§ **PROBLEM DESCRIPTION**
Extract every line between the one with "Internacionales" and the end of the entries, both included, word for word and free of pictures.

§ **SUPPLIED DATA**
*** Begin section ***

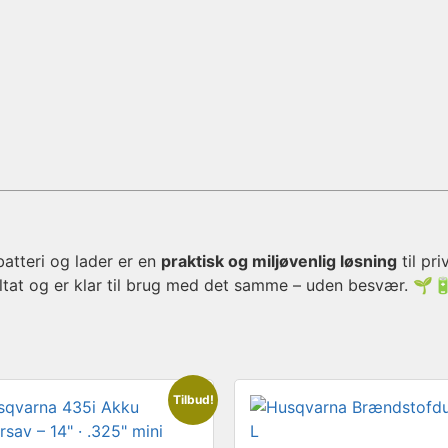
atteri og lader er en
praktisk og miljøvenlig løsning
til pr
sultat og er klar til brug med det samme – uden besvær. 🌱
Tilbud!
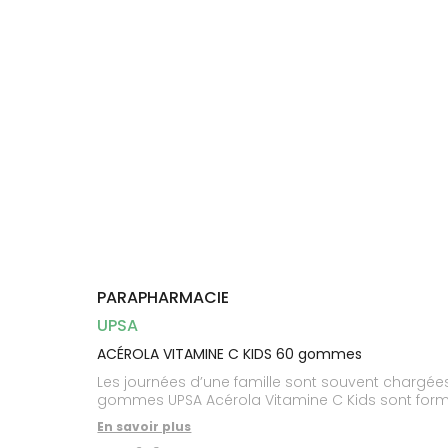
Dispositifs
Cheveux
médicaux
Corps
Homme
Solaire
Visage
PARAPHARMACIE
UPSA
ACÉROLA VITAMINE C KIDS 60 gommes
Les journées d’une famille sont souvent chargées,
gommes UPSA Acérola Vitamine C Kids sont formu
En savoir plus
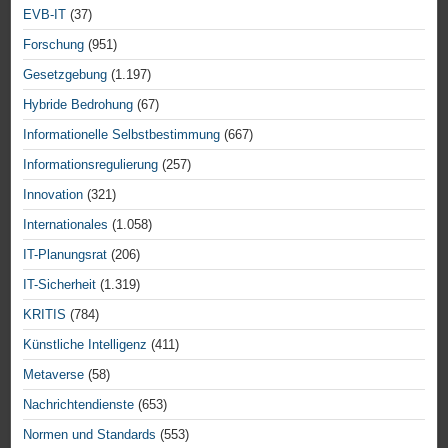
EVB-IT
(37)
Forschung
(951)
Gesetzgebung
(1.197)
Hybride Bedrohung
(67)
Informationelle Selbstbestimmung
(667)
Informationsregulierung
(257)
Innovation
(321)
Internationales
(1.058)
IT-Planungsrat
(206)
IT-Sicherheit
(1.319)
KRITIS
(784)
Künstliche Intelligenz
(411)
Metaverse
(58)
Nachrichtendienste
(653)
Normen und Standards
(553)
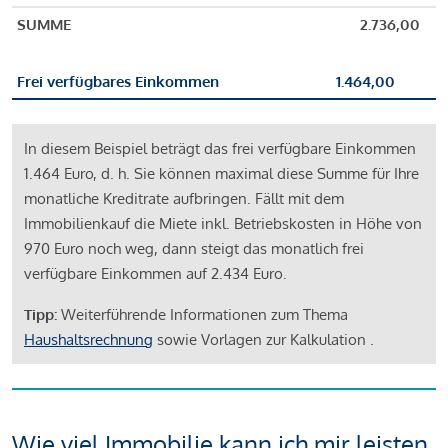
SUMME
2.736,00
Frei verfügbares Einkommen
1.464,00
In diesem Beispiel beträgt das frei verfügbare Einkommen
1.464 Euro, d. h. Sie können maximal diese Summe für Ihre
monatliche Kreditrate aufbringen. Fällt mit dem
Immobilienkauf die Miete inkl. Betriebskosten in Höhe von
970 Euro noch weg, dann steigt das monatlich frei
verfügbare Einkommen auf 2.434 Euro.
Tipp:
Weiterführende Informationen zum Thema
Haushaltsrechnung
sowie Vorlagen zur Kalkulation .
Wie viel Immobilie kann ich mir leisten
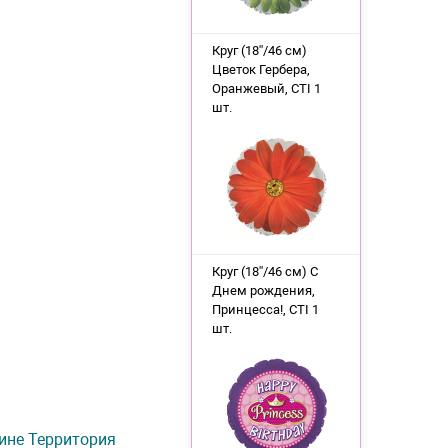
Круг (18''/46 см)
Цветок Гербера,
Оранжевый, CTI 1
шт.
Круг (18''/46 см) С
Днем рождения,
Принцесса!, CTI 1
шт.
азине Территория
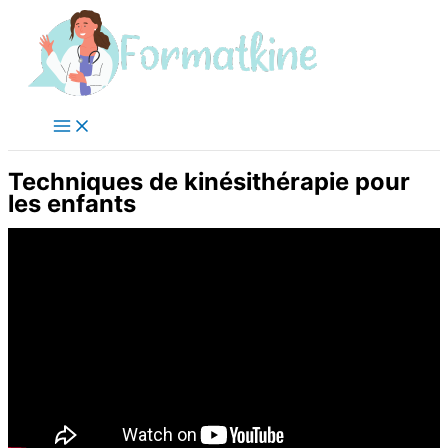
Aller
au
contenu
Techniques de kinésithérapie pour
les enfants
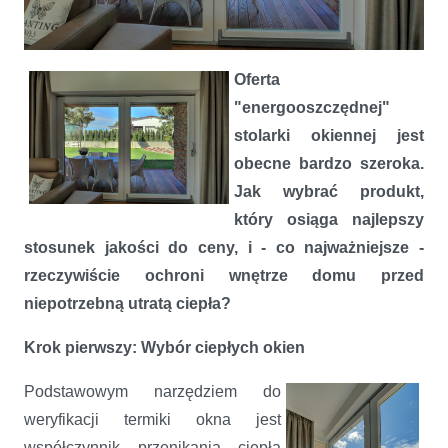
Energooszczędność okna w dwóch krokach
Oferta
"energooszczędnej"
stolarki okiennej jest
obecne bardzo szeroka.
Jak wybrać produkt,
który osiąga najlepszy
stosunek jakości do ceny, i - co najważniejsze -
rzeczywiście ochroni wnętrze domu przed
niepotrzebną utratą ciepła?
Krok pierwszy: Wybór ciepłych okien
Podstawowym narzędziem do
weryfikacji termiki okna jest
współczynnik przenikania ciepła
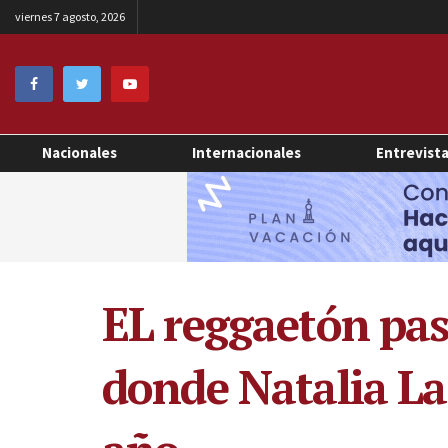
viernes 7 agosto, 2026
Nacionales
Internacionales
Entrevist
EL reggaetón pas
donde Natalia L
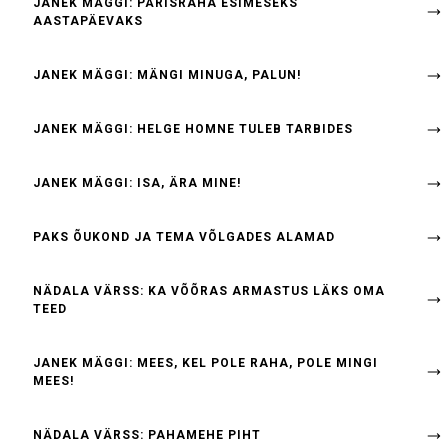
JANEK MÄGGI: PÄRISRAHA ESIMESEKS
AASTAPÄEVAKS
JANEK MÄGGI: MÄNGI MINUGA, PALUN!
JANEK MÄGGI: HELGE HOMNE TULEB TARBIDES
JANEK MÄGGI: ISA, ÄRA MINE!
PAKS ÕUKOND JA TEMA VÕLGADES ALAMAD
NÄDALA VÄRSS: KA VÕÕRAS ARMASTUS LÄKS OMA
TEED
JANEK MÄGGI: MEES, KEL POLE RAHA, POLE MINGI
MEES!
NÄDALA VÄRSS: PAHAMEHE PIHT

*** End section ***

§ **EXERCISE RESPONSE**
Internacionales
Entrevist
EL reggaetón pas
donde Natalia L
JANEK MÄGGI: PÄRISRAHA ESIMESEKS
AASTAPÄEVAKS
JANEK MÄGGI: MÄNGI MINUGA, PALUN!
JANEK MÄGGI: HELGE HOMNE TULEB TARBIDES
JANEK MÄGGI: ISA, ÄRA MINE!
PAKS ÕUKOND JA TEMA VÕLGADES ALAMAD
NÄDALA VÄRSS: KA VÕÕRAS ARMASTUS LÄKS OMA
TEED
JANEK MÄGGI: MEES, KEL POLE RAHA, POLE MINGI
MEES!
NÄDALA VÄRSS: PAHAMEHE PIHT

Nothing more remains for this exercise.